FIG. 12 depicts one example of the manufacturing method of a container involving this embodiment example. The plastic film 3c is placed on a mold 6c, which is made up of a middle framework 4c and a outer framework 5c, A bottom plate 2c is placed on the film 3c. Then, from above the bottom plate 2c, the paper body 1c is inserted into the channel 7c in the direction of the arrow. Thus, the bottom plate 2c and the inner and outer sides of the paper body 1c are covered with the plastic film 3c, and the edge 3'c of the plastic film 3c is foled back and heat-sealed on the outer surface of the bottom plate 2c.

In manufacturing a container with the above structure, the plastic film 3c to be used is a heat-shrinkable one. If the air inside the plastic tube is removed to the maximum possible extent while the edge 3'c is heat-sealed on the bottom plate 2c, followed by complete sealing, a subsequent heating of the whole paper container will erase film wrinkles on both the inner and outer surface of the container, through film heat shrinkage.

In this embodiment of the invention, a piece of plastic film 3c covers the paper body 1c and the bottom plate 2c. The heat-sealed area is located only on the outer surface of the container, and no cut part of the base material is exposed to air at all, allowing no liquid infiltration through such cut part and no breakage. As FIG. 13 indicates, the container can be produced quite simply at low cost.

FIGS. 14-16 display yet another embodiment example. A paper base material 1d to be formed into a paper tube, and a bag-like heat-shrinkable plastic film covering 2d of the paper base material 1d are combined. As shown in FIG. 15, the air inside the heat-shrinkable plastic film 2d is discharged to the maximum possible extent and the open mouth is heat-sealed at 3d. As FIG. 16 discloses, the film-coated base material is formed into a paper tube and the overlapping area 4d is sealed. After equipping a lid and a bottom to the open mouth 5d and 6d respectively, the container is completed.
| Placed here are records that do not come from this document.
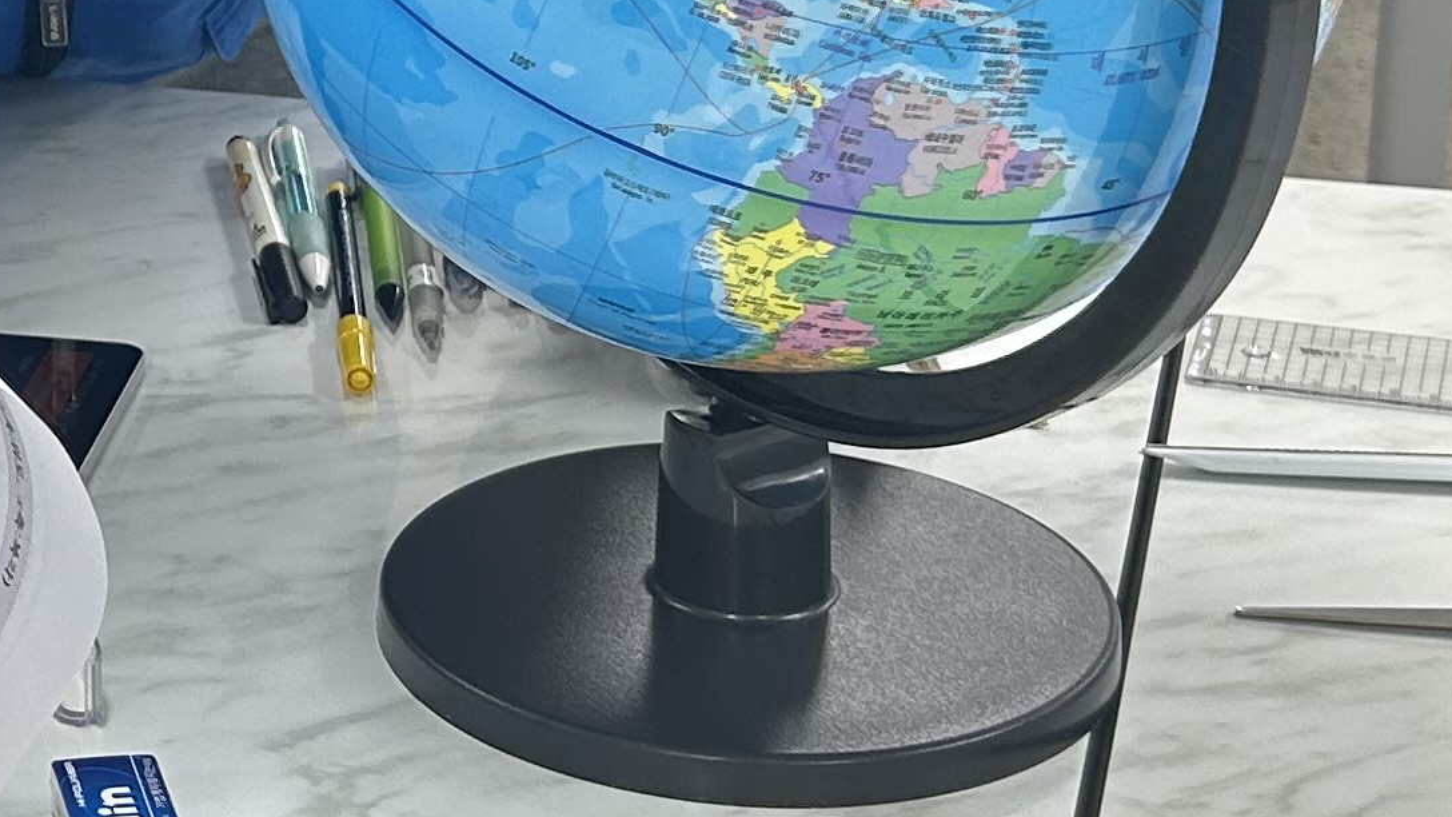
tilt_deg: -18.5
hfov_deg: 19.0
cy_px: -15
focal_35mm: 105
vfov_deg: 11.4
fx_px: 4043
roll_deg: +4.0
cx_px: -376
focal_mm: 5.7
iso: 64
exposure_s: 1/120
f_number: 1.5
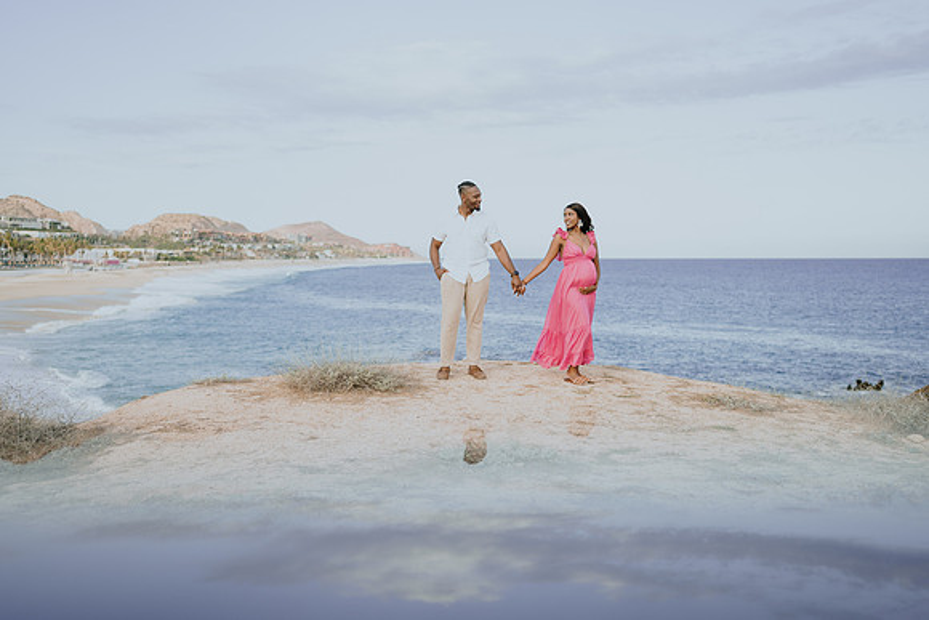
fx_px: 906
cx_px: 464
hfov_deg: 54.3
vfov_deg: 37.8
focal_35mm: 35
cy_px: 310
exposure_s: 1/640
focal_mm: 35
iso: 50
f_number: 1.8
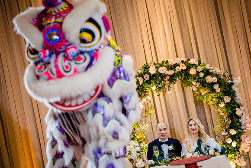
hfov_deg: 22.4
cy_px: 81
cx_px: 134
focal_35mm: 91
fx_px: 635
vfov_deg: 15.0
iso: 1000
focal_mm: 85
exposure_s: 1/200
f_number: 2.2
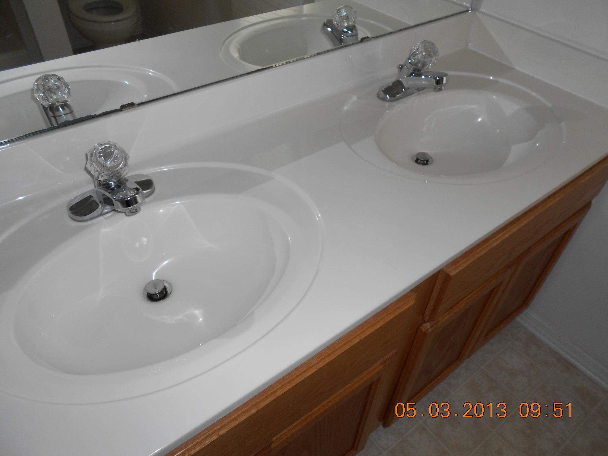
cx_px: 304
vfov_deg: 53.1
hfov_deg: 67.3
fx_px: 457
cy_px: 228
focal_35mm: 26
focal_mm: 4.6
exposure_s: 1/25
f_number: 3.2
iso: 80
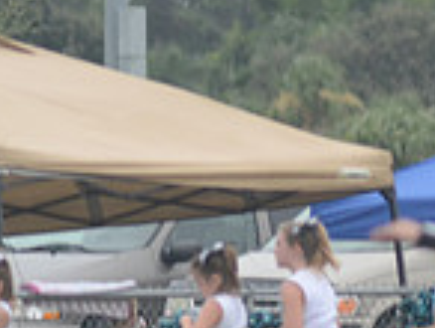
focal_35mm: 1311
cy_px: 322
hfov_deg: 1.5
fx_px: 16502
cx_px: 399
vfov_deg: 1.1
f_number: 5.6
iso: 400
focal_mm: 230
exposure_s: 1/800
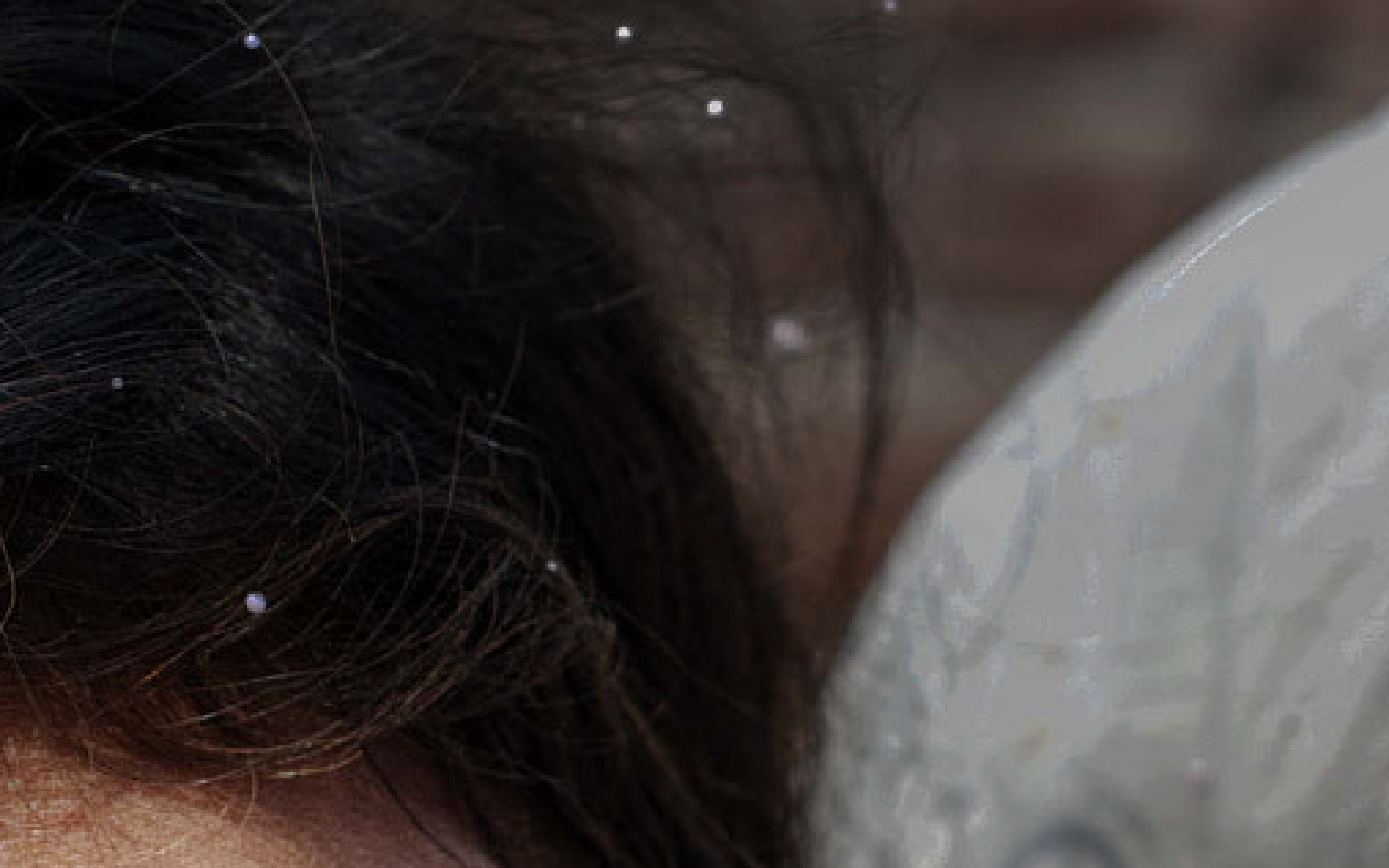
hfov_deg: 8.7
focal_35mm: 241
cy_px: 1034
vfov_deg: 5.4
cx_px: 882
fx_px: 9124
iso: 200
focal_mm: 50
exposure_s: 1/500
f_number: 4.5
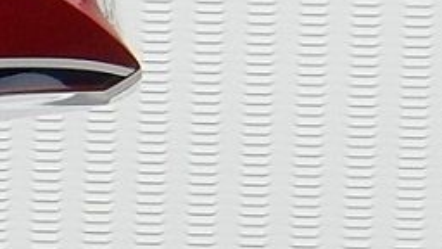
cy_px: 263
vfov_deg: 3.7
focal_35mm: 329
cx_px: -1045
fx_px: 3856
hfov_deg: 5.9
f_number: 4.2
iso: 125
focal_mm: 7.6
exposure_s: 1/100
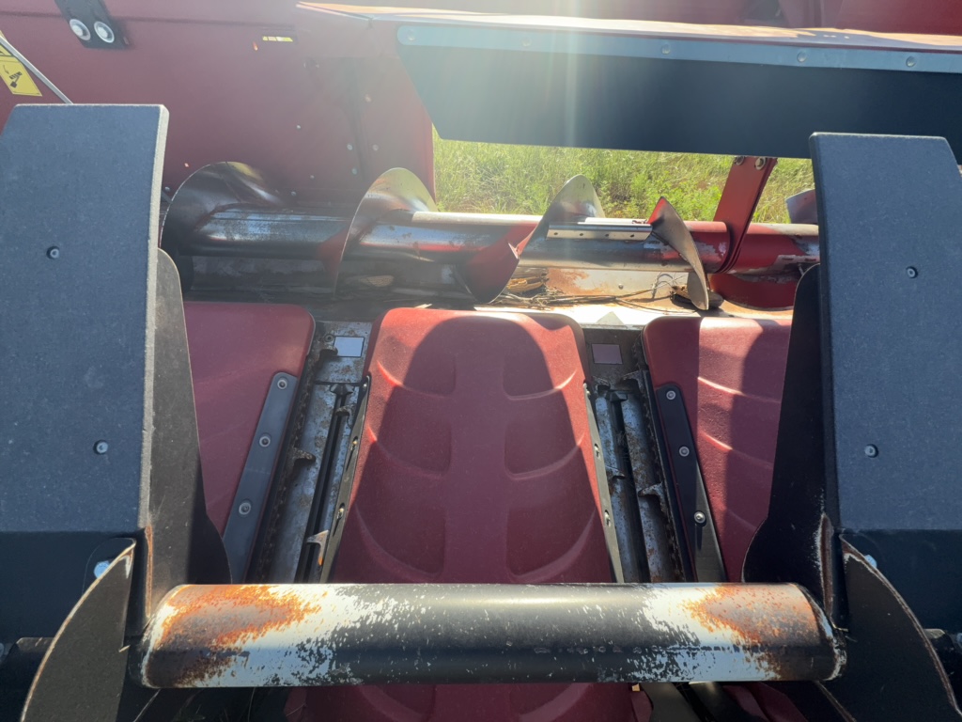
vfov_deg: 85.7
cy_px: 361
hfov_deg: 102.1
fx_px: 389
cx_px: 481
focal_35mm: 14
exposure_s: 1/204
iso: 16
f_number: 2.2
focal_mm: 2.22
Under this invention, a paper-base material, as so far mentioned, is covered with heat-shrinkable plastic film, the air inside the film tube is removed to the maximum possible extent before sealing, and a paper container is formed. Even if a lid and a bottom, both made of metal, are used for the container, most of it is paper, making it easy to dispose of the used empty container through an incinerator, etc.

The paper container, being covered with heat-shrinkable plastic film, allows no infiltration of water content, and can be used for such watery foods as juice and milk.

Not allowing infiltration of water from outside either, this container with a product within can be put directly into a retort pot for hot water sterilization. Thus it is useful for those foods which need sterilization. In case of retort sterilization, hot water causes the heat-shrinkable plastic film to shrink because of heat, adhering further to the surface of the paper tube, leaving no wrinkles and keeping a good appearance of the container.

Besides the above-mentioned merits, this invention provides a paper container which has additional features of lighter weight, better printability, lower cost and higher impact resistance than metal cans.